Lynch has been told of the signs to look out for when a player may need help and he added: “Being around the lads so much, and having chit-chats every day, you find little things out all the time.
“The main thing is being around them and making sure they’re happy in all aspects.
“Hopefully, they’re then in the best possible shape Sunday afternoon – or whenever they play – to play. If I can do anything to help or take any pressure off at all, I’ll do that.
“But there’s all sorts. If they want to do a joinery course I’ll look to sort that or one of the lads is doing a business management course so it’s a case of going out and helping source that.”
Leeds-born Lynch, meanwhile, is keeping busy out of work, too.
He will run the London Marathon later this month time with a group of friends for the charity Phab kids.
It is the first time he has attempted such a distance but it has also just been announced he will undertake the 300-mile UK Red Ride to Wembley from Old Trafford in Challenge Cup final week for Rugby League Cares.
He laughed: “It’s another challenge isn’t it?
“As soon as the marathon’s finished I’ll get my bike out and start training for that. I think you do have to challenge yourself, set goals and I have always wanted to do a marathon but never been able to before now. It’s exciting.”

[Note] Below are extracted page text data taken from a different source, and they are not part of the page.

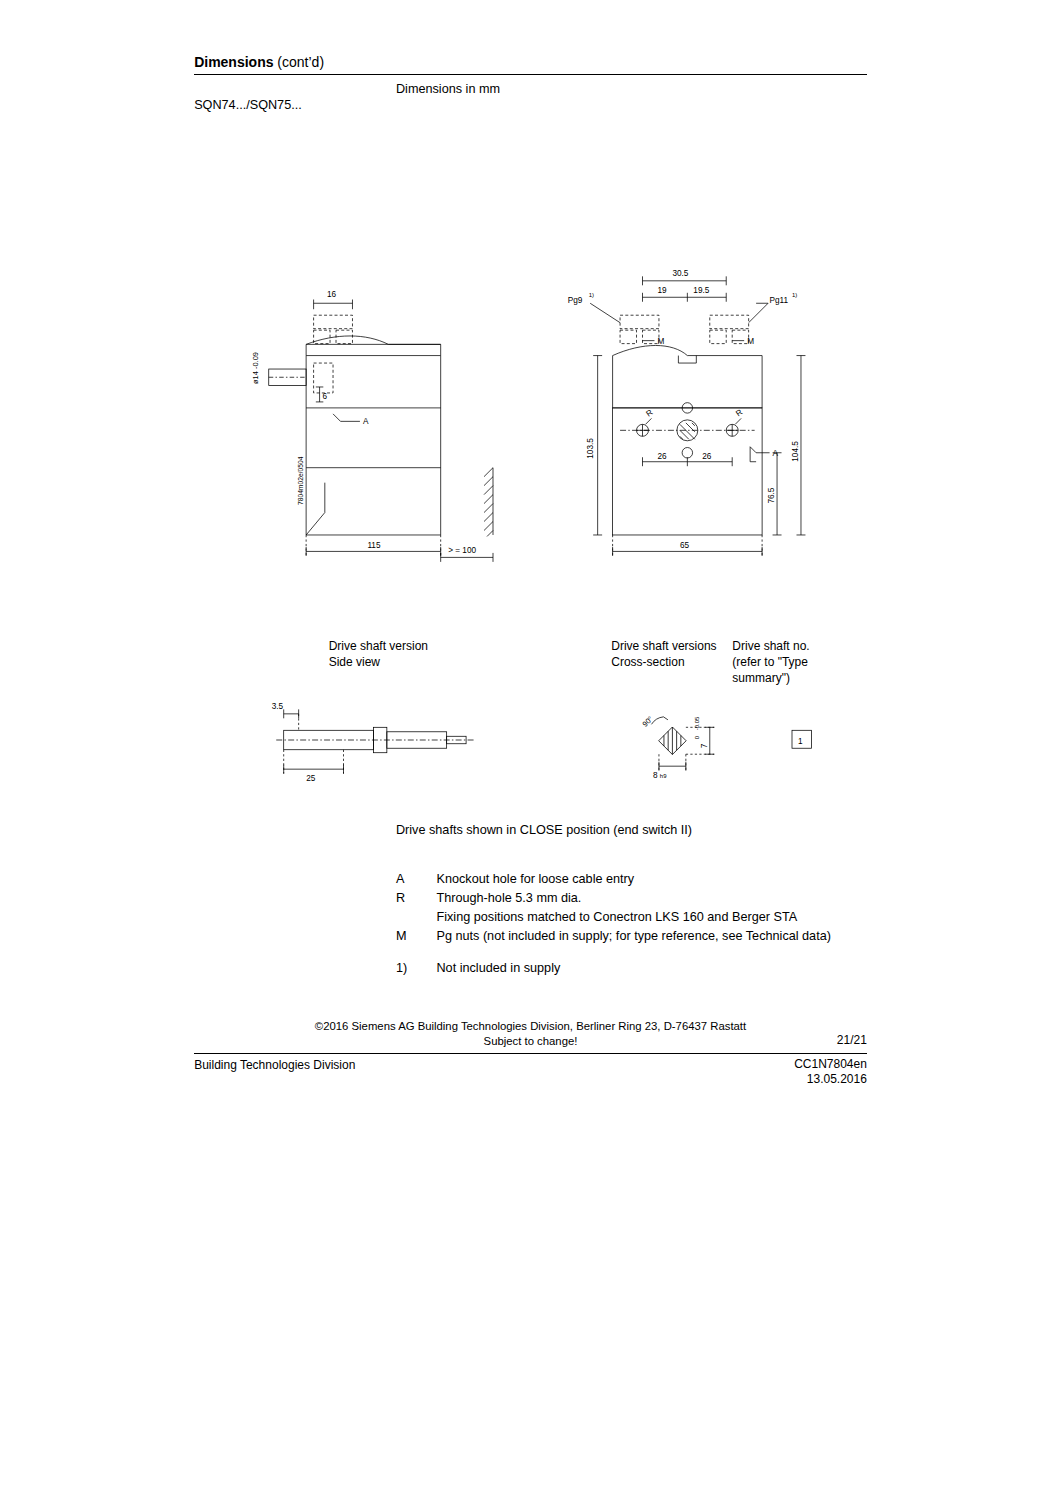Dimensions (cont’d)
Dimensions in mm
SQN74.../SQN75...
16 ø14 -0.09 6 A 7804m02e/0504 115 > = 100 Pg9 1) Pg11 1) 30.5 19 19.5 M M R R A 26 26 103.5 76.5 104.5 65
Drive shaft version
Side view
Drive shaft versions
Cross-section
Drive shaft no.
(refer to "Type summary")
3.5 25 90° 8 h9 7 0 -0.05 1
Drive shafts shown in CLOSE position (end switch II)
| A | Knockout hole for loose cable entry |
| R | Through-hole 5.3 mm dia. |
| | Fixing positions matched to Conectron LKS 160 and Berger STA |
| M | Pg nuts (not included in supply; for type reference, see Technical data) |
| 1) | Not included in supply |
©2016 Siemens AG Building Technologies Division, Berliner Ring 23, D-76437 Rastatt
Subject to change! 21/21
Building Technologies Division
CC1N7804en
13.05.2016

It was not long ago, though, that Lynch, who trained as a joiner as a teenager before breaking through at Castleford, was planning to emigrate Down Under for retirement with his Australian wife and three kids.
He explained: “We were all set to go and I was excited.
“But then obviously April (wife) decided against it. She’s got a cake business that’s going really well and just her friends she’s got to know over here...
“So, that left me gutted – and running a marathon and doing a bike ride in the rain and wet instead of the sunshine!
“But I think April did do it partly for me; she didn’t know what to expect when I finished playing, how I’d react and what would come next.
“Never say never, though. When the kids get older it could be time to go then but we’ve had a house built now and we’re all settled so who knows?”